▶ [Exercício proposto] No trecho sobre o rodízio de auditorias, até quando a CVM decidiu suspender o mecanismo?

A vocação do rodízio de auditorias parece ser mesmo a polêmica e a divergência. No mesmo dia em que o Banco Central muda a regra, adotando a rotatividade das equipes e não mais das firmas, a Comissão de Valores Mobiliários (CVM) decidiu suspender o mecanismo até 2011, período em que vai acontecer a convergência das normas contábeis brasileiras às internacionais. Um dos motivos é o fato de que boa parte das companhias teria de trocar de auditor em maio de 2009, o que poderia atrapalhar a mudança contábil. As notícias foram bem recebidas pelos participantes do mercado, que começam a vislumbrar aí a possibilidade do fim da rotação de firmas.
Mas talvez não seja ainda o caso de se animar tanto com essa possibilidade. A CVM avisou que isso não é um prenúncio de que vai rever a regra do rodízio, como tanto queriam as entidades que representam as auditorias e as companhias abertas. Existe hoje uma corrente forte na autarquia que defende que o rodízio trouxe benefícios e acredita que o estudo encomendado à PUC-Rio sobre o assunto demonstra isso. O estudo concluiu que, de 1999 a 2006, o rodízio elevou em 39% a chance de ocorrer ressalvas no balanço e em 6% a divulgação de contas facultativas, o que seria um benefício concreto da rotatividade de auditorias. O rodízio começou como regra para as instituições financeiras em 1996, depois da quebra do banco Econômico. Em 1999, a CVM decidiu seguir as normas do BC e estendeu a troca às empresas.

▶ [Registros fornecidos]
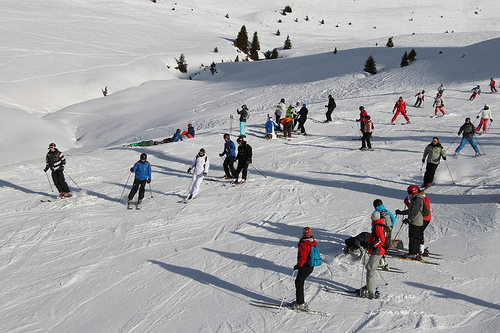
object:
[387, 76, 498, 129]
skiers snow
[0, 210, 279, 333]
snow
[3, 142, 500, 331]
ground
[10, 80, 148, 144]
valley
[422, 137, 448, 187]
person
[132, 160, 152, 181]
jacket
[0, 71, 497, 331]
slope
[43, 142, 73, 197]
person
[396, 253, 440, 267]
snowboarder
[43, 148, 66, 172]
snowsuit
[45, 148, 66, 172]
coat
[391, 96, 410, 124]
person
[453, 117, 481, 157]
person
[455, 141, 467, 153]
leg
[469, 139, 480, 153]
leg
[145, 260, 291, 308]
shadow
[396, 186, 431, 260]
skier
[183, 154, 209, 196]
white snowgear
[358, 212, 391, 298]
person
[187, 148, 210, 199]
person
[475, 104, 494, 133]
person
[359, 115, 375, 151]
person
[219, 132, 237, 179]
skier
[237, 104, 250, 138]
skier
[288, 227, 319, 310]
people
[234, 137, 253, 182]
skier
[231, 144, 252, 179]
snowgear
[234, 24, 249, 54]
tree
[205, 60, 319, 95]
snowy tundra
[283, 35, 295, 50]
trees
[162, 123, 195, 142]
couple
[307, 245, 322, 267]
backpack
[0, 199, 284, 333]
tracks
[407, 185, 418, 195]
helmet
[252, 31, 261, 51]
trees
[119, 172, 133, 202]
ski pole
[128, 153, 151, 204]
man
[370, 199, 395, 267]
skier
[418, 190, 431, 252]
skier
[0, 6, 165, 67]
snow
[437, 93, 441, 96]
hat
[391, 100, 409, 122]
ski suit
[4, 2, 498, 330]
ski slope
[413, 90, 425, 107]
skiers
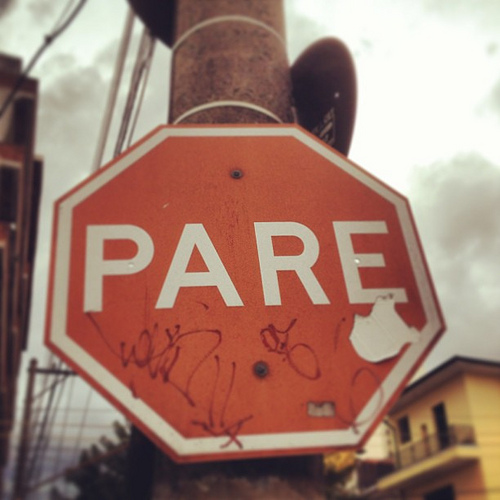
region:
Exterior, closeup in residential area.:
[12, 7, 494, 498]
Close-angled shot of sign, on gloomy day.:
[16, 18, 493, 498]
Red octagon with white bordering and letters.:
[58, 125, 438, 461]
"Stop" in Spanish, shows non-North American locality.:
[88, 219, 410, 325]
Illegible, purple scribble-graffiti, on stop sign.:
[113, 324, 347, 456]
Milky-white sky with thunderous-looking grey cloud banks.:
[432, 105, 496, 351]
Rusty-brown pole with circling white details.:
[171, 14, 296, 120]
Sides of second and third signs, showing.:
[131, 5, 357, 161]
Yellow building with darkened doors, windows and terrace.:
[373, 362, 498, 492]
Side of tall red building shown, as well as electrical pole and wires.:
[0, 5, 151, 497]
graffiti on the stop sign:
[112, 321, 258, 420]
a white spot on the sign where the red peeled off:
[337, 286, 419, 368]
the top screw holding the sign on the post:
[224, 156, 251, 186]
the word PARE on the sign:
[80, 214, 407, 334]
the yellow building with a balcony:
[362, 325, 484, 495]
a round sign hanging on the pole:
[285, 21, 366, 151]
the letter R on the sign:
[252, 208, 332, 315]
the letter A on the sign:
[155, 209, 262, 332]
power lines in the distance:
[22, 361, 94, 456]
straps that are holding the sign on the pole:
[178, 8, 286, 121]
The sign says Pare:
[61, 91, 492, 482]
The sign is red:
[60, 123, 460, 461]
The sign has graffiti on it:
[74, 131, 486, 486]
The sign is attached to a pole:
[60, 119, 477, 474]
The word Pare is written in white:
[45, 84, 447, 494]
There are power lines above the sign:
[33, 19, 462, 475]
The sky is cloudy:
[61, 112, 497, 494]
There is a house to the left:
[33, 77, 497, 456]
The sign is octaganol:
[37, 99, 473, 494]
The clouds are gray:
[30, 16, 497, 335]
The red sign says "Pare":
[23, 114, 499, 479]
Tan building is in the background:
[373, 337, 497, 499]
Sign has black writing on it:
[85, 285, 416, 455]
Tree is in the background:
[57, 412, 155, 497]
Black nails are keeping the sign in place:
[211, 145, 286, 405]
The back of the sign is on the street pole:
[259, 29, 403, 177]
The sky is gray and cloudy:
[1, 7, 498, 347]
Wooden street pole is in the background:
[8, 351, 82, 498]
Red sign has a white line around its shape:
[41, 121, 458, 480]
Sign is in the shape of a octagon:
[28, 90, 483, 467]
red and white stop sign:
[34, 93, 449, 433]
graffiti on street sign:
[103, 293, 407, 485]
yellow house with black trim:
[372, 322, 497, 484]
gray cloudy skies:
[395, 114, 499, 318]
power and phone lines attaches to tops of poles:
[13, 336, 120, 483]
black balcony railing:
[387, 406, 497, 476]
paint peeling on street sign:
[282, 203, 471, 449]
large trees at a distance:
[66, 398, 173, 499]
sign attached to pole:
[141, 13, 442, 195]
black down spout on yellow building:
[375, 415, 432, 481]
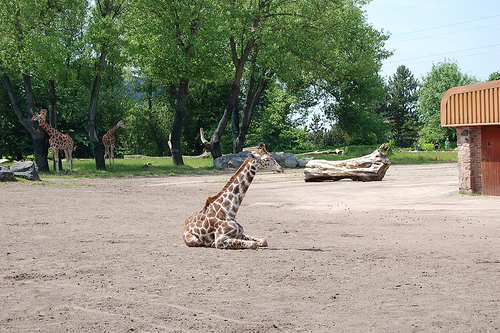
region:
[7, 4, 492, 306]
a park for giraffe to live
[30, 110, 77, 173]
giraffe next to tree in the background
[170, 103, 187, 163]
tree trunk in the grass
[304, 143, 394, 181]
large tree stump on the ground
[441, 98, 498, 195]
grounds keeper supply room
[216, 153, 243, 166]
large rocks in grass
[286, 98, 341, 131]
sky behind trees in park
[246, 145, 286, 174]
giraffe head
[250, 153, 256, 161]
giraffe ear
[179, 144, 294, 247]
giraffe kneeling down on ground in park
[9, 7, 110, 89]
The trees have lots of foilage.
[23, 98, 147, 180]
These giraffes are standing.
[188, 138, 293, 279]
This giraffe is resting.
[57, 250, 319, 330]
The ground is tan.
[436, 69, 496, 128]
The buliding's roof is orange.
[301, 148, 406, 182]
This is a log.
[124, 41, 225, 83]
The leaves are green.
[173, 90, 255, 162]
The tree trunks are brown.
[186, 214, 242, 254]
The giraffe is brown and white.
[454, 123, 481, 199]
This is made of brick.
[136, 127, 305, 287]
One animal in the shot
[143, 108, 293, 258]
Animal is brown, yellow, and white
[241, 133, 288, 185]
Looking to the right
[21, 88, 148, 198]
Animals in the back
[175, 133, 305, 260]
Its sitting down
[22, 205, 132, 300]
Sand on the ground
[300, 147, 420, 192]
Log on the ground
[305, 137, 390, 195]
Log is brown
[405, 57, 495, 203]
Building to the side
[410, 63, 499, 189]
Building is made of bricks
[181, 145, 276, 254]
A giraffe is laying down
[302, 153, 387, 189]
A log in the sand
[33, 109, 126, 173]
Two giraffes stand by trees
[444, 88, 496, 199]
The building has a ridged roof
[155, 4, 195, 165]
A single tree stands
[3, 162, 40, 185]
Two grey rocks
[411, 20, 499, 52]
Power lines in the sky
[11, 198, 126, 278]
The ground is sandy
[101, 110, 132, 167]
The giraffe looks to the right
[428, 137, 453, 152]
People looking in the background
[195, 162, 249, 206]
The giraffes mane is brown.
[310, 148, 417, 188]
The log is brown.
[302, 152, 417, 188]
This is a piece of wood.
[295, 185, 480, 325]
The ground is made of dirt.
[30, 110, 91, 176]
The giraffe is brown and white.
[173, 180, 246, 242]
The giraffe has a spotted pattern.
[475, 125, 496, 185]
The door is red.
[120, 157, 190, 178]
The grass is green.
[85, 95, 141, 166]
The girraffe is standing.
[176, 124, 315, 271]
This giraffe is sleeping.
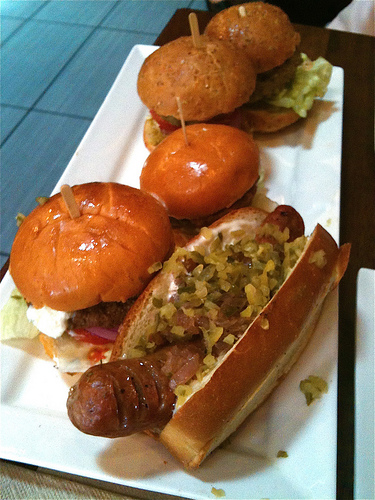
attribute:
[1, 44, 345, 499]
platter — white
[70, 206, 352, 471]
hotdog — slit, brown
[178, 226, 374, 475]
bread — rectangular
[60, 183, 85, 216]
stick — flat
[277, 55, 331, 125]
lettuce — green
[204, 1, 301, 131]
bread — curved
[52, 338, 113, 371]
cheese — cube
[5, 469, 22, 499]
lines — dark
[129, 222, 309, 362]
relish — green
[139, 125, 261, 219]
bun — greasy, brown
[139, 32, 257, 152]
crust — brown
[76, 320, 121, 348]
onion — purple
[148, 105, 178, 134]
tomato — red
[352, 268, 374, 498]
plate — white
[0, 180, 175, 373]
food — sitting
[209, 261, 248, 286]
pickles — green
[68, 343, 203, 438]
sausage — roasted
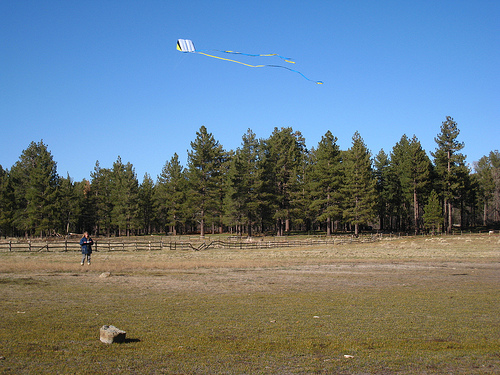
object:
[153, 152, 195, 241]
tree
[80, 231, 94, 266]
girl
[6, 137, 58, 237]
green tree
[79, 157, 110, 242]
tree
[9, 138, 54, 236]
tree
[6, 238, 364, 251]
fence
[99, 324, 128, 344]
stone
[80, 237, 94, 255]
blue coat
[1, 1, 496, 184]
sky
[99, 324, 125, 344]
tree stump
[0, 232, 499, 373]
field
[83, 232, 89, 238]
hair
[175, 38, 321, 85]
kite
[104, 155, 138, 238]
tree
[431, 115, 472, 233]
tree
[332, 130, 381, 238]
tree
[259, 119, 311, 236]
tree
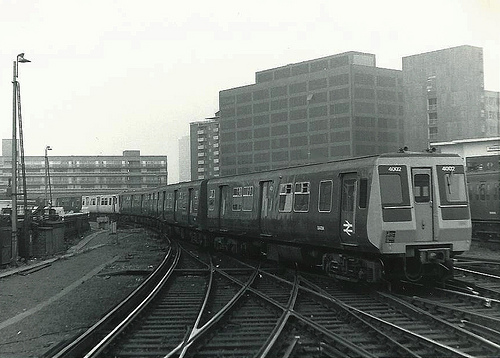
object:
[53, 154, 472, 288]
train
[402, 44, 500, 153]
building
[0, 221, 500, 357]
train yard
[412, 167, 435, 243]
door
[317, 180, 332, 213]
window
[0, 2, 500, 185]
sky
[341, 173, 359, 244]
backdoor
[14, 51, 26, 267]
pole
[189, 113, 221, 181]
building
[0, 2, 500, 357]
picture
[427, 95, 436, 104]
window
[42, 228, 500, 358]
track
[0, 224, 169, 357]
gravel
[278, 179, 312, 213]
passengers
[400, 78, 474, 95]
multi stories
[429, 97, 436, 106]
porches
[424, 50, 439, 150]
row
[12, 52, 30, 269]
steet light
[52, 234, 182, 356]
rails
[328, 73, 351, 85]
window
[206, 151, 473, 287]
car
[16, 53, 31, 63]
instrument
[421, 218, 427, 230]
symbol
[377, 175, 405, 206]
window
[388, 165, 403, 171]
numbers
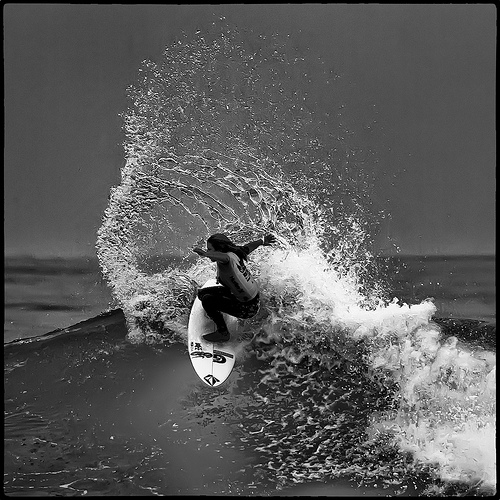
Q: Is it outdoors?
A: Yes, it is outdoors.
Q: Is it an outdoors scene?
A: Yes, it is outdoors.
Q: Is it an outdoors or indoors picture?
A: It is outdoors.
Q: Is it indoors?
A: No, it is outdoors.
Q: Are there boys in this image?
A: No, there are no boys.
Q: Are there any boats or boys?
A: No, there are no boys or boats.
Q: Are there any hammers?
A: No, there are no hammers.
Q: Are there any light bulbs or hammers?
A: No, there are no hammers or light bulbs.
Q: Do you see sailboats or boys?
A: No, there are no boys or sailboats.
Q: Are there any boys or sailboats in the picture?
A: No, there are no boys or sailboats.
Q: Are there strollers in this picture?
A: No, there are no strollers.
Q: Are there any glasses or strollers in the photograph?
A: No, there are no strollers or glasses.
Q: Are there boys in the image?
A: No, there are no boys.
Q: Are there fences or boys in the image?
A: No, there are no boys or fences.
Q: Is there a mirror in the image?
A: No, there are no mirrors.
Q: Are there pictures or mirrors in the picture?
A: No, there are no mirrors or pictures.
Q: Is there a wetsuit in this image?
A: Yes, there is a wetsuit.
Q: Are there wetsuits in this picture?
A: Yes, there is a wetsuit.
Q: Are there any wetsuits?
A: Yes, there is a wetsuit.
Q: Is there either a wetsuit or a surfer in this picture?
A: Yes, there is a wetsuit.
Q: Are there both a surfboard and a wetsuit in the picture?
A: Yes, there are both a wetsuit and a surfboard.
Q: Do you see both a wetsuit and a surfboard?
A: Yes, there are both a wetsuit and a surfboard.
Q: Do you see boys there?
A: No, there are no boys.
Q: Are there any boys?
A: No, there are no boys.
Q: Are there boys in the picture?
A: No, there are no boys.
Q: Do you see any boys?
A: No, there are no boys.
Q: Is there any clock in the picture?
A: No, there are no clocks.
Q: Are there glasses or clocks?
A: No, there are no clocks or glasses.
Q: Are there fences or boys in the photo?
A: No, there are no fences or boys.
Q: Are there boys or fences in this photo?
A: No, there are no fences or boys.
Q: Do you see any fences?
A: No, there are no fences.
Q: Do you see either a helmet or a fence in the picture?
A: No, there are no fences or helmets.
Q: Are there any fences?
A: No, there are no fences.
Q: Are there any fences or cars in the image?
A: No, there are no fences or cars.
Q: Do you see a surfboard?
A: Yes, there is a surfboard.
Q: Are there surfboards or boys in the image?
A: Yes, there is a surfboard.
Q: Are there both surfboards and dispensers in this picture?
A: No, there is a surfboard but no dispensers.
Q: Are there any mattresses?
A: No, there are no mattresses.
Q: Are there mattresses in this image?
A: No, there are no mattresses.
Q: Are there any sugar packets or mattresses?
A: No, there are no mattresses or sugar packets.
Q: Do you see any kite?
A: No, there are no kites.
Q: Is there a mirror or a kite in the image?
A: No, there are no kites or mirrors.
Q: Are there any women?
A: Yes, there is a woman.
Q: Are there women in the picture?
A: Yes, there is a woman.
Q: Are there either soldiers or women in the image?
A: Yes, there is a woman.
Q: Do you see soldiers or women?
A: Yes, there is a woman.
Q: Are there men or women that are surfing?
A: Yes, the woman is surfing.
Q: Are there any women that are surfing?
A: Yes, there is a woman that is surfing.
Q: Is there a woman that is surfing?
A: Yes, there is a woman that is surfing.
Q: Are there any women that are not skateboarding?
A: Yes, there is a woman that is surfing.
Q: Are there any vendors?
A: No, there are no vendors.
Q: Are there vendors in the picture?
A: No, there are no vendors.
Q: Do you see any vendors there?
A: No, there are no vendors.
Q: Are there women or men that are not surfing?
A: No, there is a woman but she is surfing.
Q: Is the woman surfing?
A: Yes, the woman is surfing.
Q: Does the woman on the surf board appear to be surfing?
A: Yes, the woman is surfing.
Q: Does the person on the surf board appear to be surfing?
A: Yes, the woman is surfing.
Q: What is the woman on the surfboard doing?
A: The woman is surfing.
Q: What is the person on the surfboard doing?
A: The woman is surfing.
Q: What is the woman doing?
A: The woman is surfing.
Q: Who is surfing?
A: The woman is surfing.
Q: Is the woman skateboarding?
A: No, the woman is surfing.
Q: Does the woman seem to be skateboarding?
A: No, the woman is surfing.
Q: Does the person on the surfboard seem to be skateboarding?
A: No, the woman is surfing.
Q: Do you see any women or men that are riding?
A: No, there is a woman but she is surfing.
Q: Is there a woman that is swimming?
A: No, there is a woman but she is surfing.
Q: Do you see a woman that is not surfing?
A: No, there is a woman but she is surfing.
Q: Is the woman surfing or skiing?
A: The woman is surfing.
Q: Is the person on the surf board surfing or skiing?
A: The woman is surfing.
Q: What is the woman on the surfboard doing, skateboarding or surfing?
A: The woman is surfing.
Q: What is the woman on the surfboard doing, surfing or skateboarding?
A: The woman is surfing.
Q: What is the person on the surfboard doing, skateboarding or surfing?
A: The woman is surfing.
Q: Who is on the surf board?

▶ [Resposta abaixo] Até 2011.